Dataset records ::
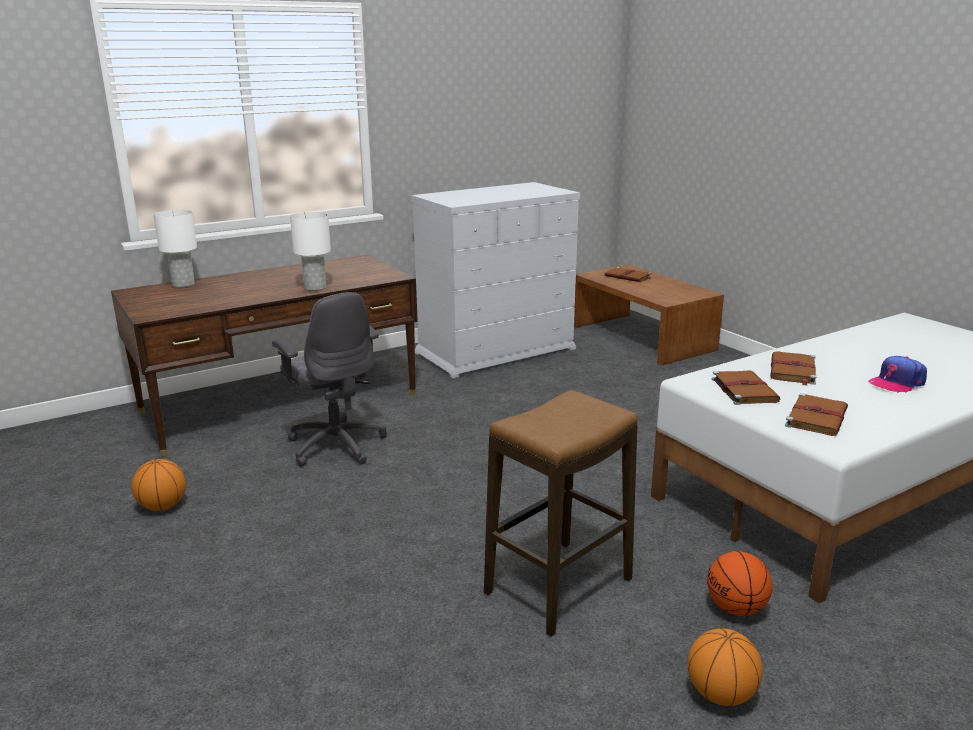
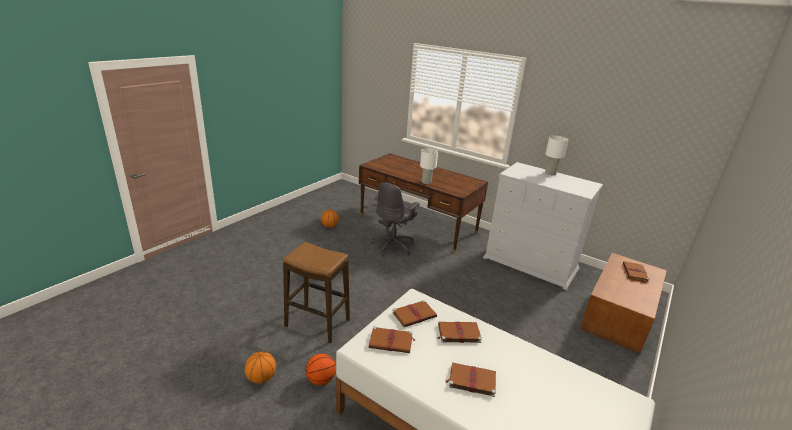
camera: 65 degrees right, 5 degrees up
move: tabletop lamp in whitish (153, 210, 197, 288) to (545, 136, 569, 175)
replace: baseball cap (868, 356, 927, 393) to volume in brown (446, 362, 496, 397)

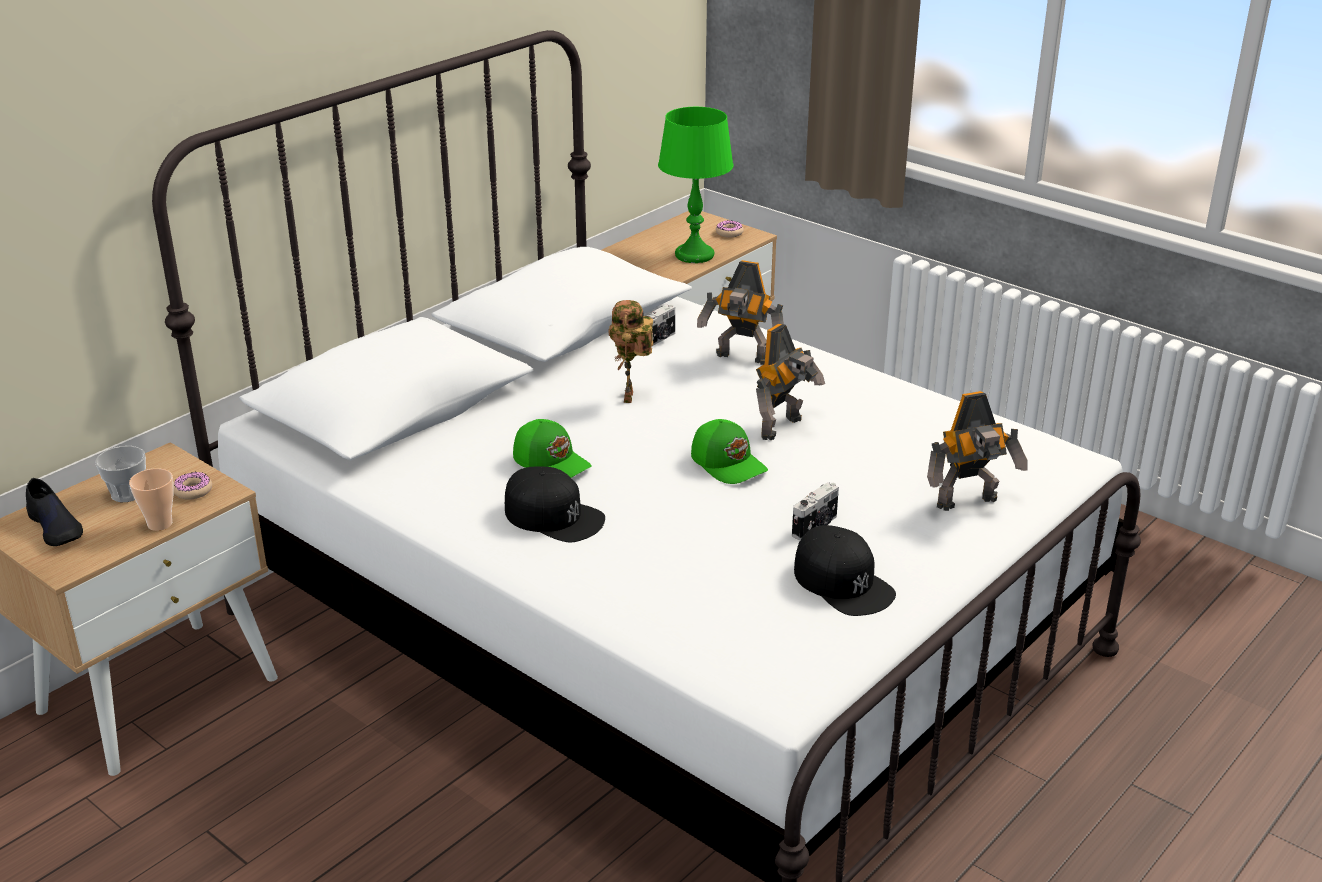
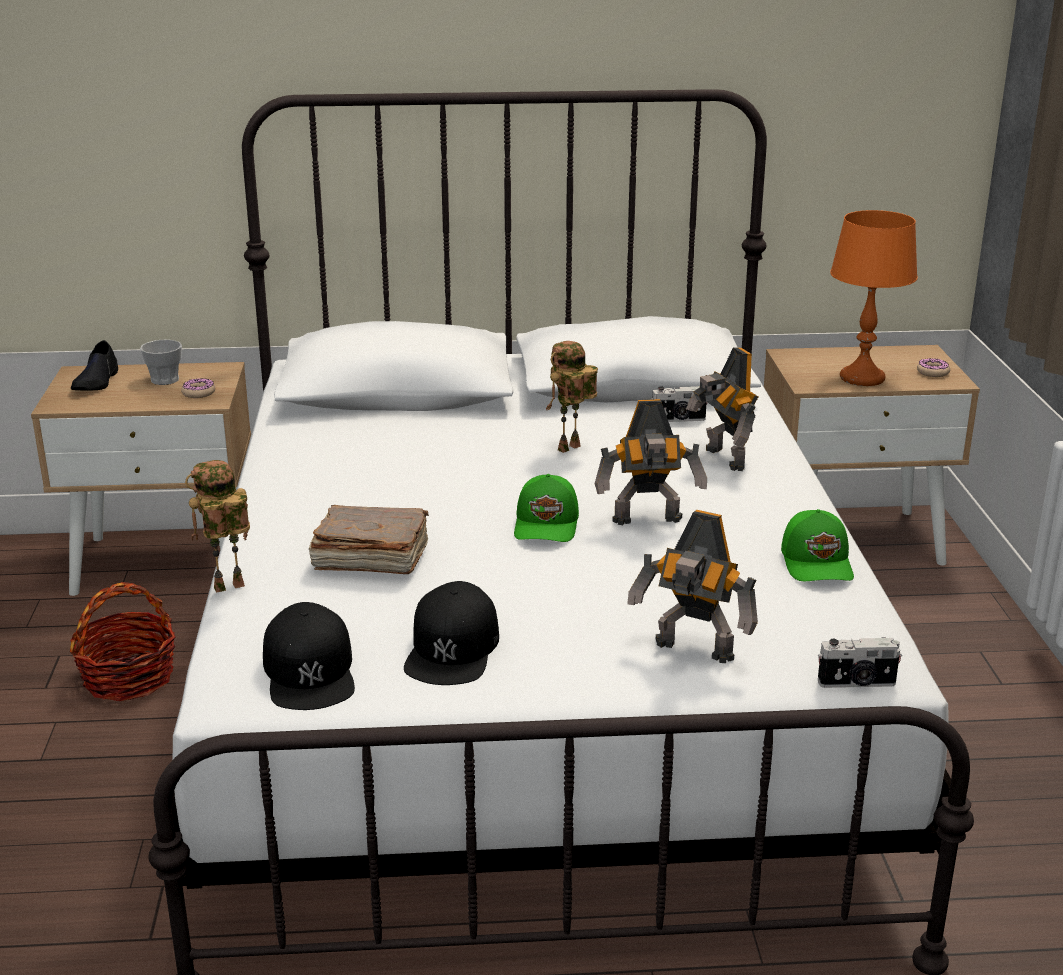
camera: 45 degrees right, 5 degrees down
delete: drinking cup (129, 468, 174, 531)
insert: toy robot (185, 460, 250, 593); volume in brown (309, 505, 429, 574); household basket (70, 582, 175, 701)
move: baseball cap in green-coloured (513, 419, 592, 478) to (781, 509, 854, 581); baseball cap in black-coloured (505, 467, 605, 542) to (263, 602, 355, 710); photo camera (792, 482, 839, 540) to (818, 637, 902, 688)
recolor: tabletop lamp in green-coloured (658, 107, 734, 263) to tabletop lamp in orangey (830, 210, 918, 386)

Exercise directions :: The response should repeat every entry above exactly and include none of the pictures.

Your solution ::
camera: 65 degrees right, 5 degrees up
move: tabletop lamp in whitish (153, 210, 197, 288) to (545, 136, 569, 175)
replace: baseball cap (868, 356, 927, 393) to volume in brown (446, 362, 496, 397)

camera: 45 degrees right, 5 degrees down
delete: drinking cup (129, 468, 174, 531)
insert: toy robot (185, 460, 250, 593); volume in brown (309, 505, 429, 574); household basket (70, 582, 175, 701)
move: baseball cap in green-coloured (513, 419, 592, 478) to (781, 509, 854, 581); baseball cap in black-coloured (505, 467, 605, 542) to (263, 602, 355, 710); photo camera (792, 482, 839, 540) to (818, 637, 902, 688)
recolor: tabletop lamp in green-coloured (658, 107, 734, 263) to tabletop lamp in orangey (830, 210, 918, 386)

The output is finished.